Nationwide ADS-B coverage will be complete in 2013. Every part of the country now covered by radar will have ADS-B coverage. More than 300 of the approximate 800 ADS-B ground stations that will comprise the entire network have already been installed.
By 2020, aircraft flying in controlled airspace in the U.S. must be equipped with ADS-B avionics that broadcast their position. The FAA is also using ADS-B technology to provide free weather and traffic information to operators who choose to equip their aircraft with avionics capable of receiving this data. This will allow pilots to view cockpit displays showing where they are in relation to other aircraft, bad weather and terrain. They will also receive flight information such as temporary flight restrictions to help them plan safe, more efficient routes.
The FAA also commissioned a surveillance system specifically designed to improve safety in remote, mountainous regions.

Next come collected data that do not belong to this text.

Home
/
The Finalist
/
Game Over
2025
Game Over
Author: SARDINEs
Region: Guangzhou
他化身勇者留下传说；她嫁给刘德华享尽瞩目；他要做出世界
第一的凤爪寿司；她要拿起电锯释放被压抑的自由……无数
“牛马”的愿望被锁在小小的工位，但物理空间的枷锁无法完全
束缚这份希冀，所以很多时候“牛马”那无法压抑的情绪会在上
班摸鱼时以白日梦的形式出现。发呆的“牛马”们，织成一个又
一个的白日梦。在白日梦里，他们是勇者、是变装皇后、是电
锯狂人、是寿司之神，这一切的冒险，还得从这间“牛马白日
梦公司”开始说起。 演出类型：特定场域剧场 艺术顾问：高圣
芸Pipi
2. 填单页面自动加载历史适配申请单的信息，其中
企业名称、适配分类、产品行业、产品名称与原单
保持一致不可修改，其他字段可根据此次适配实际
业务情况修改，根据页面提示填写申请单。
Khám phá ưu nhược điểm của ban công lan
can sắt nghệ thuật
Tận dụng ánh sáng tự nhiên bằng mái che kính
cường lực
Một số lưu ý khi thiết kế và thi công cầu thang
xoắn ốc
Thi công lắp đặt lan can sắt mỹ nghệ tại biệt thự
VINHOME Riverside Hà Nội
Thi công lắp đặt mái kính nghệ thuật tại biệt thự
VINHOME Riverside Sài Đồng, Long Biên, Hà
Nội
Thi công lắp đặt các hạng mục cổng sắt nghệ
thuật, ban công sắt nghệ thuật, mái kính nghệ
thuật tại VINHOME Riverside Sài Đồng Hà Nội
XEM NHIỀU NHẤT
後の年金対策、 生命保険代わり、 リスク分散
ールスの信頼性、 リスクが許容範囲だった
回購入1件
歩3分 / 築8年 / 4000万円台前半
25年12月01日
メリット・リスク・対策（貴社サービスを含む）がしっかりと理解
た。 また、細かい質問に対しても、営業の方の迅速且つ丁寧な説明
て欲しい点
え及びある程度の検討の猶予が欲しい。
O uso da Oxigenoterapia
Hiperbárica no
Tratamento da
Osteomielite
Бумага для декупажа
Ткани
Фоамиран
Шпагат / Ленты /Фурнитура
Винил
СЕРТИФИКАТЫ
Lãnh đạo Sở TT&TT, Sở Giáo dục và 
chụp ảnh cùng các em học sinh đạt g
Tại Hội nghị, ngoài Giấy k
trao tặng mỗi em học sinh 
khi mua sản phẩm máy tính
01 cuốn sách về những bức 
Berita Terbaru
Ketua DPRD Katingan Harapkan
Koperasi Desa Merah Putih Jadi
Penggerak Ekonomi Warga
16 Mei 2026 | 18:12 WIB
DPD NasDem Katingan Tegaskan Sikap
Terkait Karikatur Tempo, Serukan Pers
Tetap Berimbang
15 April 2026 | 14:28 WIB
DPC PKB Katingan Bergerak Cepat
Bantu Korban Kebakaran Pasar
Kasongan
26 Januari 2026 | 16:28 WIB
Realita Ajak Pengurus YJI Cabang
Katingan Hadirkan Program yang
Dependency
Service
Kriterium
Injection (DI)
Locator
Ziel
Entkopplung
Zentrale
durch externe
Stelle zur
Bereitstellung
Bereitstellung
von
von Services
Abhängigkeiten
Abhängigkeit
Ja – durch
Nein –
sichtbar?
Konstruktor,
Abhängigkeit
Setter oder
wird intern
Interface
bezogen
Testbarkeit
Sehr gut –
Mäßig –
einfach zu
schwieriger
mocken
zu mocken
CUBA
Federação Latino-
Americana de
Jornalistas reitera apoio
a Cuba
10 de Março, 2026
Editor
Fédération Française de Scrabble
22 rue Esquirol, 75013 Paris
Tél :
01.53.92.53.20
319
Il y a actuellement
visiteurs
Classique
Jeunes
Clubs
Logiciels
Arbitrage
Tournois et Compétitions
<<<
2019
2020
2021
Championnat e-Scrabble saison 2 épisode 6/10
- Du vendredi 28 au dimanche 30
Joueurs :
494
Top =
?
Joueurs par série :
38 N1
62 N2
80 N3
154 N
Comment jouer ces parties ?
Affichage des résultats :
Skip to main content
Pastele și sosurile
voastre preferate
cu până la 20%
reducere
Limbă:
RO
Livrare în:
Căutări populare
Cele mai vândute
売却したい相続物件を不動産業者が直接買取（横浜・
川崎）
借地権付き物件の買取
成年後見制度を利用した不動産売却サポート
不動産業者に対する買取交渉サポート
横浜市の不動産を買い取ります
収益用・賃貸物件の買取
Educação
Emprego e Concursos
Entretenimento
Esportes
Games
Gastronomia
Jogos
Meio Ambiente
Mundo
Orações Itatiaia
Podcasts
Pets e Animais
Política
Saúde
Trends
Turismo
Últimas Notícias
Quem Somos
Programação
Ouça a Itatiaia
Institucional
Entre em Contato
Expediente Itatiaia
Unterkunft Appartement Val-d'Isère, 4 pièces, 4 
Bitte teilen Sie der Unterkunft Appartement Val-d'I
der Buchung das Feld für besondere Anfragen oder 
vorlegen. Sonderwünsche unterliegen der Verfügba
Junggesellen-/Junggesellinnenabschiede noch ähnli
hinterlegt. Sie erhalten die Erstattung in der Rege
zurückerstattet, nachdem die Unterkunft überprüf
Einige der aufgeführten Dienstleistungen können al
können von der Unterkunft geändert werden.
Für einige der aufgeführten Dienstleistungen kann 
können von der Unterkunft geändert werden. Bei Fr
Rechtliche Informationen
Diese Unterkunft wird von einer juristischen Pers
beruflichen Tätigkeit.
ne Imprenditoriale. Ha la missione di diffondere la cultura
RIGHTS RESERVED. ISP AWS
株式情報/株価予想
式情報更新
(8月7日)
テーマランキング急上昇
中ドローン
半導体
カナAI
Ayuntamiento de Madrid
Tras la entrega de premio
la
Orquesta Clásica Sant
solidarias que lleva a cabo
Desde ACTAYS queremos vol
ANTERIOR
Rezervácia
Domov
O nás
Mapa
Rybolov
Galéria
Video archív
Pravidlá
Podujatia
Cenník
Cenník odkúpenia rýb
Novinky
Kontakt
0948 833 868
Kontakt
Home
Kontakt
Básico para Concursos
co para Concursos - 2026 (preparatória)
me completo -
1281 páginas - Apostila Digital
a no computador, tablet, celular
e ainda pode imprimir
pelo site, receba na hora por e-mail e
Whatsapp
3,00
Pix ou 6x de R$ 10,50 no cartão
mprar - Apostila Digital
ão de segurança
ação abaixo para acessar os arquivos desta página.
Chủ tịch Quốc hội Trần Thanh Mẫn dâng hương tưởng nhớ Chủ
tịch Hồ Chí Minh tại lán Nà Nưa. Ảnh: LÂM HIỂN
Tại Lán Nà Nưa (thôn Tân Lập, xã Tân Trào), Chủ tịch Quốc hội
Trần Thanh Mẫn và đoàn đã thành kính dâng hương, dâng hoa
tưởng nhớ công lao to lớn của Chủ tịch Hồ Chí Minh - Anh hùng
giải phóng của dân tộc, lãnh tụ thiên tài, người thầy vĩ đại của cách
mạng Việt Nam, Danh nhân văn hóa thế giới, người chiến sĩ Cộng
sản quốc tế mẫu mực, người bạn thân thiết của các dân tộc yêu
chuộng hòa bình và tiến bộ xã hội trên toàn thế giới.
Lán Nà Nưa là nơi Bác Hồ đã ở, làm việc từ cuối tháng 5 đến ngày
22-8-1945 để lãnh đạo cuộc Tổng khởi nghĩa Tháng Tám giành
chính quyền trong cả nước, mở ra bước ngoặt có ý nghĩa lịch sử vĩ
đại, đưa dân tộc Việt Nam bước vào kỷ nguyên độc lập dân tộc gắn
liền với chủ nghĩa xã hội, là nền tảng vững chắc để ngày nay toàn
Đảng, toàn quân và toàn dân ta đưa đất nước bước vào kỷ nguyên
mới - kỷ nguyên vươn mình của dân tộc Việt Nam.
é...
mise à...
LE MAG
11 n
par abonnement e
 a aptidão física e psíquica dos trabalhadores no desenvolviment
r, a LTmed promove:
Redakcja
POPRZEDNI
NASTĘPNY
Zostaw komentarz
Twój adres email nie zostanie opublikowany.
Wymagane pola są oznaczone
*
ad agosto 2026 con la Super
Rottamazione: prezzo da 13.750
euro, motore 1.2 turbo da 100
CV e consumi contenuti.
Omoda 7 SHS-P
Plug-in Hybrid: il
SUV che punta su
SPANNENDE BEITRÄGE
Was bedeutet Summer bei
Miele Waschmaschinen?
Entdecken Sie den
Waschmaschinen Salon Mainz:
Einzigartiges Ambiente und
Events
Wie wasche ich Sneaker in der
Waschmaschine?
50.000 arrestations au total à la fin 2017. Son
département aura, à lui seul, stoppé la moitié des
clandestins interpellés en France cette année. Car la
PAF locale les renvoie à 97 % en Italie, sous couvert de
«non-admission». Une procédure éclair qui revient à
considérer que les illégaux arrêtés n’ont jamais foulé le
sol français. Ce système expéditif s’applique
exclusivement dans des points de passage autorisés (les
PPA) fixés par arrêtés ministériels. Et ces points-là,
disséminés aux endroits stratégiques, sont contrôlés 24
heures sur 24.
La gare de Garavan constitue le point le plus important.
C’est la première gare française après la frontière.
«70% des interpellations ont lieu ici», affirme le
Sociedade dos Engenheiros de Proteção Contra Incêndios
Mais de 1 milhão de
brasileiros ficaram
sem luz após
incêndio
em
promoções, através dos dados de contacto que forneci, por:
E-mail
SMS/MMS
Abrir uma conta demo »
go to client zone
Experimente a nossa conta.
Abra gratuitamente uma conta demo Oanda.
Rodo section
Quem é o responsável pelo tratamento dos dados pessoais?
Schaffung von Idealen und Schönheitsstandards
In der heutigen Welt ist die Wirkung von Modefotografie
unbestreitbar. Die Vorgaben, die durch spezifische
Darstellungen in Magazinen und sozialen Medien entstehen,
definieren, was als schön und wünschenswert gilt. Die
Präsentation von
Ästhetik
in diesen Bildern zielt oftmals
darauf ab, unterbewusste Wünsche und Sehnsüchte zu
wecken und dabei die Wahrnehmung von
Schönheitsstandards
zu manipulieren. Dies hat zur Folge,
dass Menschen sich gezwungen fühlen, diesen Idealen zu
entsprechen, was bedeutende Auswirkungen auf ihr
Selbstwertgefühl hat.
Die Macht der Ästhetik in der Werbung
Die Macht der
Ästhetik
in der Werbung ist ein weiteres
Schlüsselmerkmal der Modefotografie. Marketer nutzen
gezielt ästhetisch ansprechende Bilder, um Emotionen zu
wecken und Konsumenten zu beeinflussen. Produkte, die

That system, called Wide-Area Multilateration (WAM), improves safety, efficiency and capacity by allowing controllers to see aircraft not tracked by radar due to rugged terrain. WAM, which is being used in Colorado and Alaska, provides surveillance through a network of small sensors deployed in remote areas.
WAM will serve as a backup to ADS-B in the event of a GPS outage in high value airspace. It will also serve as an additional source for traffic broadcasts to aircraft equipped with proper avionics.